• _WHAT IS EXPECTED_
Please locate each line in the material below that contains the word "index" and copy those lines out in full.

• _RECORDS FOR THIS TASK_
Segment Open

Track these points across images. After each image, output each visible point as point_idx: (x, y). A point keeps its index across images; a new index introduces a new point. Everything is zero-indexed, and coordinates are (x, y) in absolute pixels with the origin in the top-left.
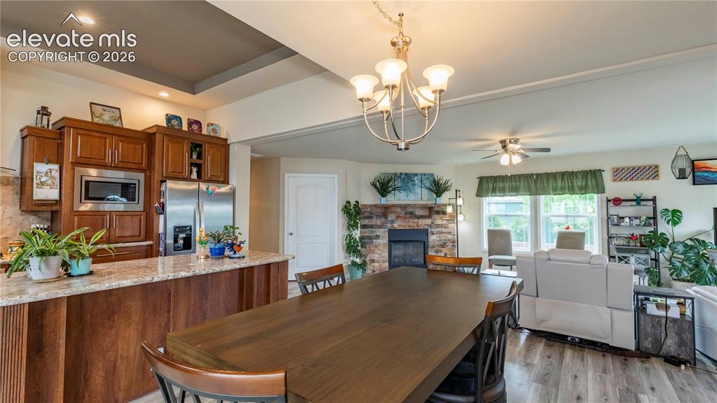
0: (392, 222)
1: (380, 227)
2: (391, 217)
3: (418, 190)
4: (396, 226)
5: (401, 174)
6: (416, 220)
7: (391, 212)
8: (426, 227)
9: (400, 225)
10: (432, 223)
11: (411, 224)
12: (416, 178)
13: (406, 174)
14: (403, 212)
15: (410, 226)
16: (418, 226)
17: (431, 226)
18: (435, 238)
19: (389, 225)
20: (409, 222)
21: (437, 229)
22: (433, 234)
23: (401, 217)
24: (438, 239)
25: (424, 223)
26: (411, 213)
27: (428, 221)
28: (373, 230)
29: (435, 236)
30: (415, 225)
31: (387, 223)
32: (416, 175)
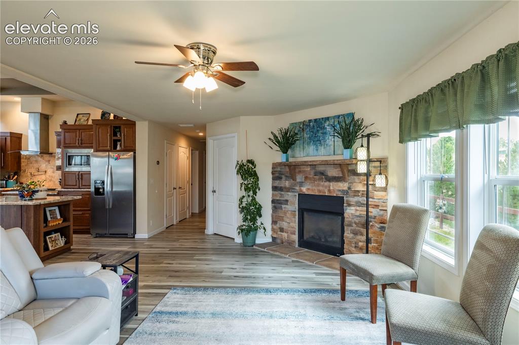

Segment Closed

• _TASK RESPONSE_
Track these points across images. After each image, output each visible point as point_idx: (x, y). A point keeps its index across images; a new index introduces a new point. Everything is zero-indexed, and coordinates are (x, y) in absolute pixels with the origin in the top-left.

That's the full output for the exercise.